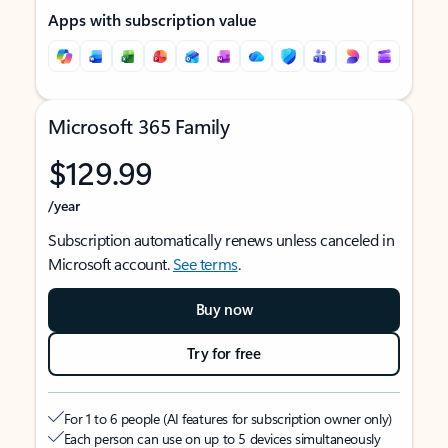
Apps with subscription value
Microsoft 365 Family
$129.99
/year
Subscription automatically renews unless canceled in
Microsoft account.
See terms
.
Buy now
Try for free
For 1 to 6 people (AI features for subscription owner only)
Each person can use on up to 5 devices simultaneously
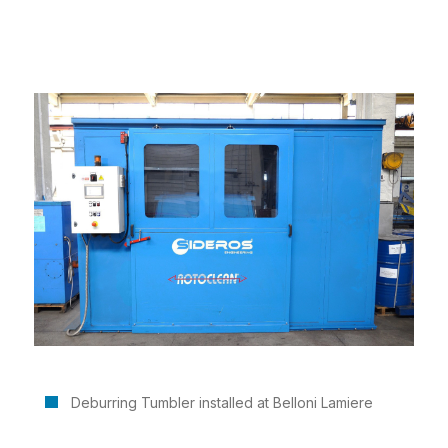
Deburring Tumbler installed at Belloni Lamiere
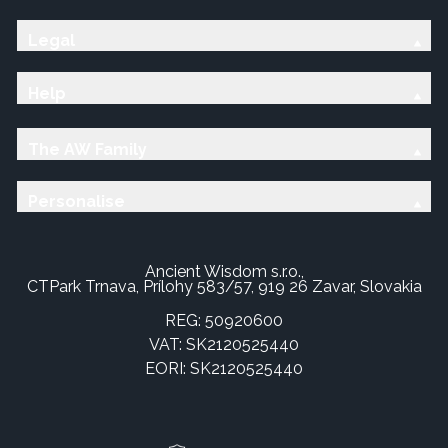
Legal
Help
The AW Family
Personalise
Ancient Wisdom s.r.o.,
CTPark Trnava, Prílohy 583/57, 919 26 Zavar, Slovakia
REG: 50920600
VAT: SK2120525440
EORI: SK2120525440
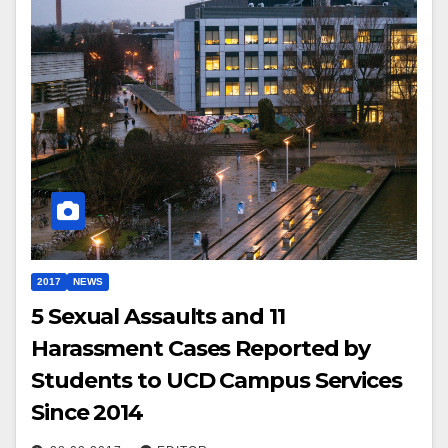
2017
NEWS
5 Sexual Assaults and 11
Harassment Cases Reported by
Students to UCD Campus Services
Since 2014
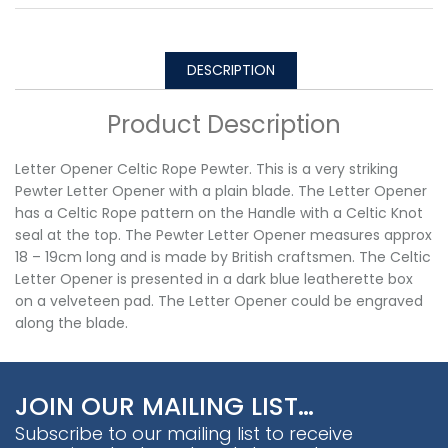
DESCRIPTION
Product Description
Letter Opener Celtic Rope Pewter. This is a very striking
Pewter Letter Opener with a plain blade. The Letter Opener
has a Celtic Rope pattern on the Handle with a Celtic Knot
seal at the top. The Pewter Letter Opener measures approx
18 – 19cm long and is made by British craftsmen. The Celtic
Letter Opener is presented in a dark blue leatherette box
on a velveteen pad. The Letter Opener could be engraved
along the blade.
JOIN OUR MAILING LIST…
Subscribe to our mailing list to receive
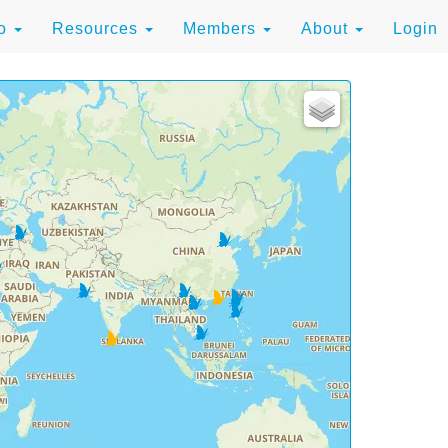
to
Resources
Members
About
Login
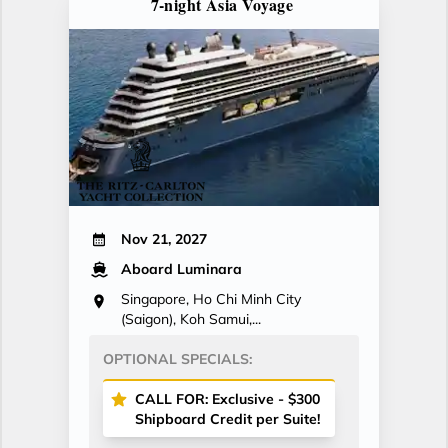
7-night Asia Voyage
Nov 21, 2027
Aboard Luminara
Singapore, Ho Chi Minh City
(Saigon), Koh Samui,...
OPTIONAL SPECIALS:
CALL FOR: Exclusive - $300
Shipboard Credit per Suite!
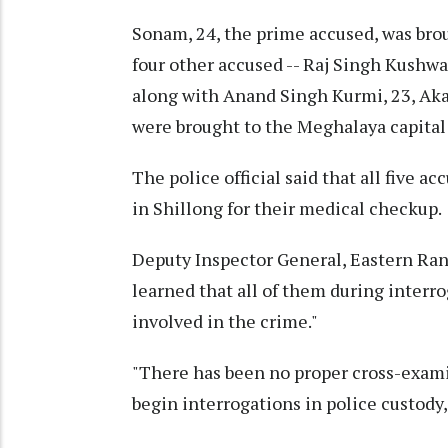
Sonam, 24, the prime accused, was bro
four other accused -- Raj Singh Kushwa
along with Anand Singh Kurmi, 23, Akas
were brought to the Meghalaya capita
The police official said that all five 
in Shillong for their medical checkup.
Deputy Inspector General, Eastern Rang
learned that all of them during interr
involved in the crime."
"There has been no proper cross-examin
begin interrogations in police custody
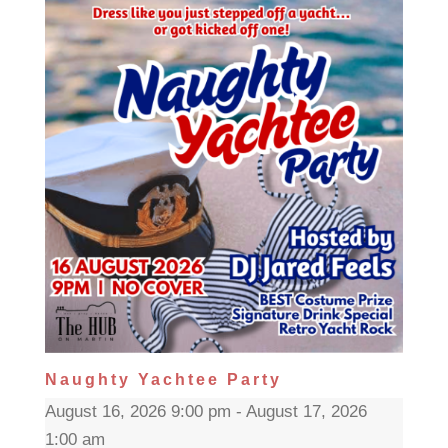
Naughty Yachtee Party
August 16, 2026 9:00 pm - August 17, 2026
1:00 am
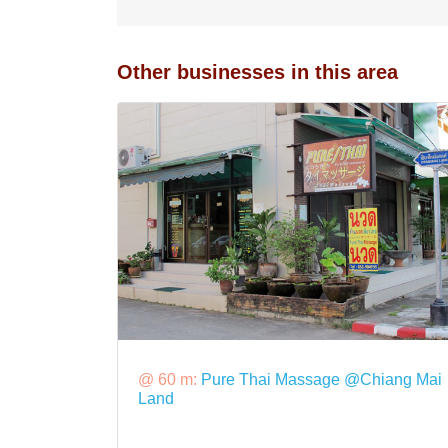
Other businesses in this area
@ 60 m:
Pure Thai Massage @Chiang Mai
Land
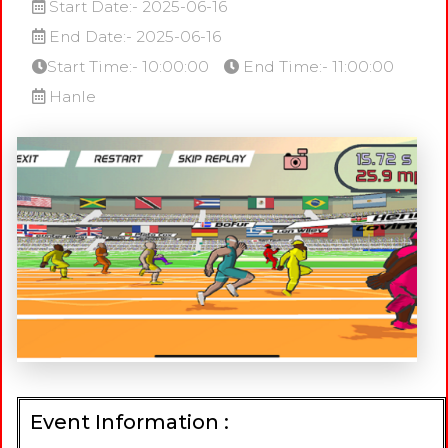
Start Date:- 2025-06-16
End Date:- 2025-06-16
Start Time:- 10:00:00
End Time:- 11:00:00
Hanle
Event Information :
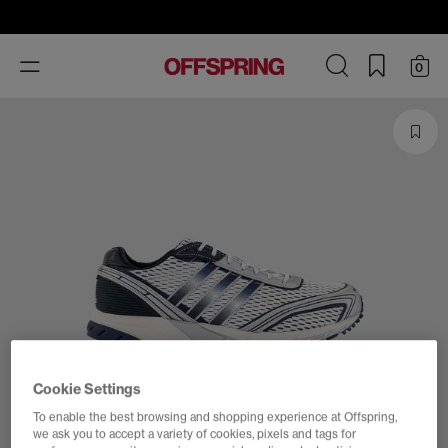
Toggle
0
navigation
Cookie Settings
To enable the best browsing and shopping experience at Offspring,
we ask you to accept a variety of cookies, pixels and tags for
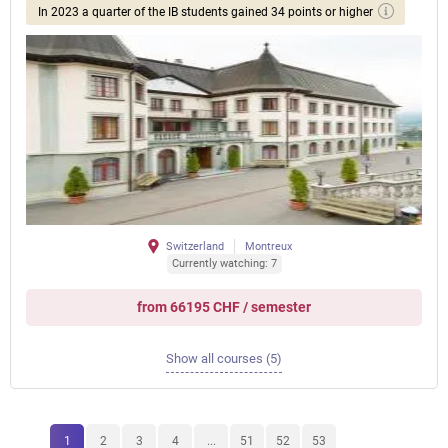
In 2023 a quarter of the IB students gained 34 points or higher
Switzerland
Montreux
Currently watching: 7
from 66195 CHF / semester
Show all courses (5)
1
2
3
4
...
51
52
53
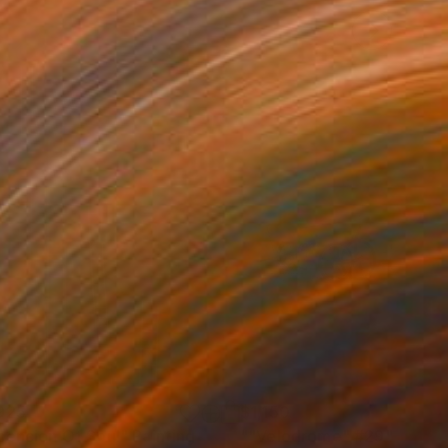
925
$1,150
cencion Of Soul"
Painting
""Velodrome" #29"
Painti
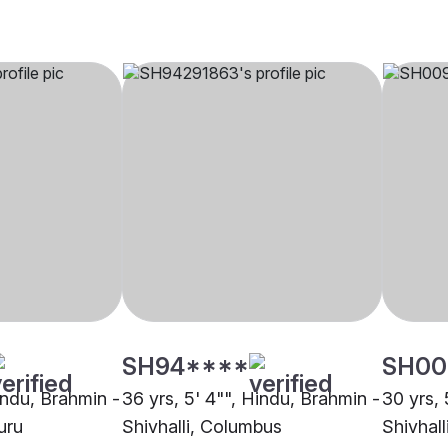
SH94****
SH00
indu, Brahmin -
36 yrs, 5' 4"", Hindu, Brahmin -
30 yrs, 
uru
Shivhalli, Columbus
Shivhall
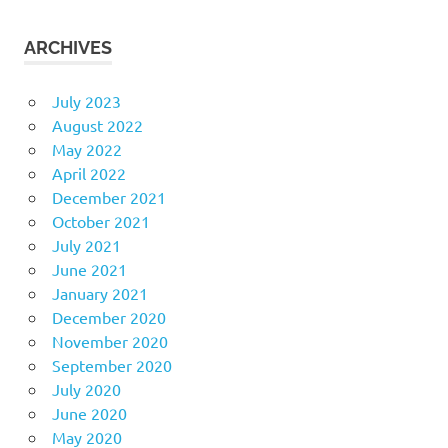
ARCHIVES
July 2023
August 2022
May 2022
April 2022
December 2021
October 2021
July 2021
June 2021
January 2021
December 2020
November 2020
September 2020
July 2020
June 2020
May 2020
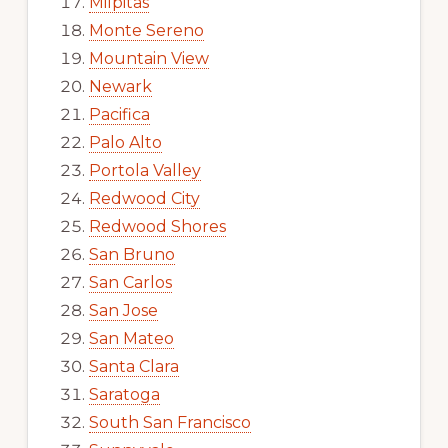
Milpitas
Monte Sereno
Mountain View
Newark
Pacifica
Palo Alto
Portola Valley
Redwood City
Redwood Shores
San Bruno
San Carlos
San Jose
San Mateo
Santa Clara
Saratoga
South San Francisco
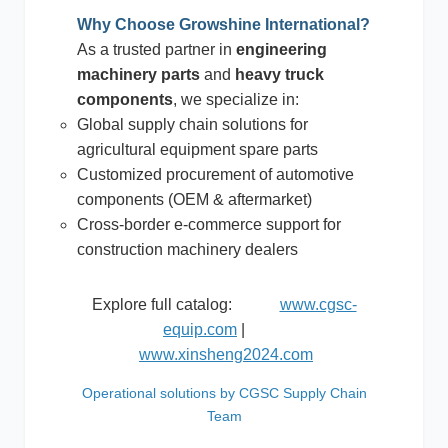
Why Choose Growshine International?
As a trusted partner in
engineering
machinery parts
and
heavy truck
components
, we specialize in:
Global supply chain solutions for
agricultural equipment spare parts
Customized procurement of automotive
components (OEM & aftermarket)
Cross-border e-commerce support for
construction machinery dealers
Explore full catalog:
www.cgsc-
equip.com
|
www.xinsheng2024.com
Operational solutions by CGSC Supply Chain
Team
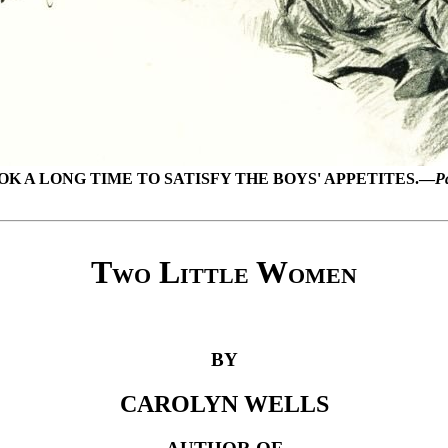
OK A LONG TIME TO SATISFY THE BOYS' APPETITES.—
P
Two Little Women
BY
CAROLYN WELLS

★ ★ ★

-- HOW TO COMPLETE THIS TASK --
Rewrite the material, substituting "Brass" for each "Pewter" and leaving everything else unchanged. Leave out the pictures.

-- THE COMPLETED TASK --
Apps with subscription value
Microsoft 365 Family
$129.99
/year
Subscription automatically renews unless canceled in
Microsoft account.
See terms
.
Buy now
Try for free
For 1 to 6 people (AI features for subscription owner only)
Each person can use on up to 5 devices simultaneously
Deburring Tumbler installed at Belloni Lamiere
Legal
Help
The AW Family
Personalise
Ancient Wisdom s.r.o.,
CTPark Trnava, Prílohy 583/57, 919 26 Zavar, Slovakia
REG: 50920600
VAT: SK2120525440
EORI: SK2120525440
2017
NEWS
5 Sexual Assaults and 11
Harassment Cases Reported by
Students to UCD Campus Services
Since 2014
DESCRIPTION
Product Description
Letter Opener Celtic Rope Brass. This is a very striking
Brass Letter Opener with a plain blade. The Letter Opener
has a Celtic Rope pattern on the Handle with a Celtic Knot
seal at the top. The Brass Letter Opener measures approx
18 – 19cm long and is made by British craftsmen. The Celtic
Letter Opener is presented in a dark blue leatherette box
on a velveteen pad. The Letter Opener could be engraved
along the blade.
JOIN OUR MAILING LIST…
Subscribe to our mailing list to receive
to
Resources
Members
About
Login
7-night Asia Voyage
Nov 21, 2027
Aboard Luminara
Singapore, Ho Chi Minh City
(Saigon), Koh Samui,...
OPTIONAL SPECIALS:
CALL FOR: Exclusive - $300
Shipboard Credit per Suite!
Sonam, 24, the prime accused, was bro
four other accused -- Raj Singh Kushwa
along with Anand Singh Kurmi, 23, Akas
were brought to the Meghalaya capita
The police official said that all five 
in Shillong for their medical checkup.
Deputy Inspector General, Eastern Rang
learned that all of them during interr
involved in the crime."
"There has been no proper cross-examin
begin interrogations in police custody
Naughty Yachtee Party
August 16, 2026 9:00 pm - August 17, 2026
1:00 am
Other businesses in this area
@ 60 m:
Pure Thai Massage @Chiang Mai
Land
Start Date:- 2025-06-16
End Date:- 2025-06-16
Start Time:- 10:00:00
End Time:- 11:00:00
Hanle
Event Information :
Toggle
0
navigation
Cookie Settings
To enable the best browsing and shopping experience at Offspring,
we ask you to accept a variety of cookies, pixels and tags for
In 2023 a quarter of the IB students gained 34 points or higher
Switzerland
Montreux
Currently watching: 7
from 66195 CHF / semester
Show all courses (5)
1
2
3
4
...
51
52
53
925
$1,150
cencion Of Soul"
Painting
""Velodrome" #29"
Painti
SH94****
SH00
indu, Brahmin -
36 yrs, 5' 4"", Hindu, Brahmin -
30 yrs, 
uru
Shivhalli, Columbus
Shivhall
ARCHIVES
July 2023
August 2022
May 2022
April 2022
December 2021
October 2021
July 2021
June 2021
January 2021
December 2020
November 2020
September 2020
July 2020
June 2020
May 2020
Milpitas
Monte Sereno
Mountain View
Newark
Pacifica
Palo Alto
Portola Valley
Redwood City
Redwood Shores
San Bruno
San Carlos
San Jose
San Mateo
Santa Clara
Saratoga
South San Francisco
Why Choose Growshine International?
As a trusted partner in
engineering
machinery parts
and
heavy truck
components
, we specialize in:
Global supply chain solutions for
agricultural equipment spare parts
Customized procurement of automotive
components (OEM & aftermarket)
Cross-border e-commerce support for
construction machinery dealers
Explore full catalog:
www.cgsc-
equip.com
|
www.xinsheng2024.com
Operational solutions by CGSC Supply Chain
Team
OK A LONG TIME TO SATISFY THE BOYS' APPETITES.—
P
Two Little Women
BY
CAROLYN WELLS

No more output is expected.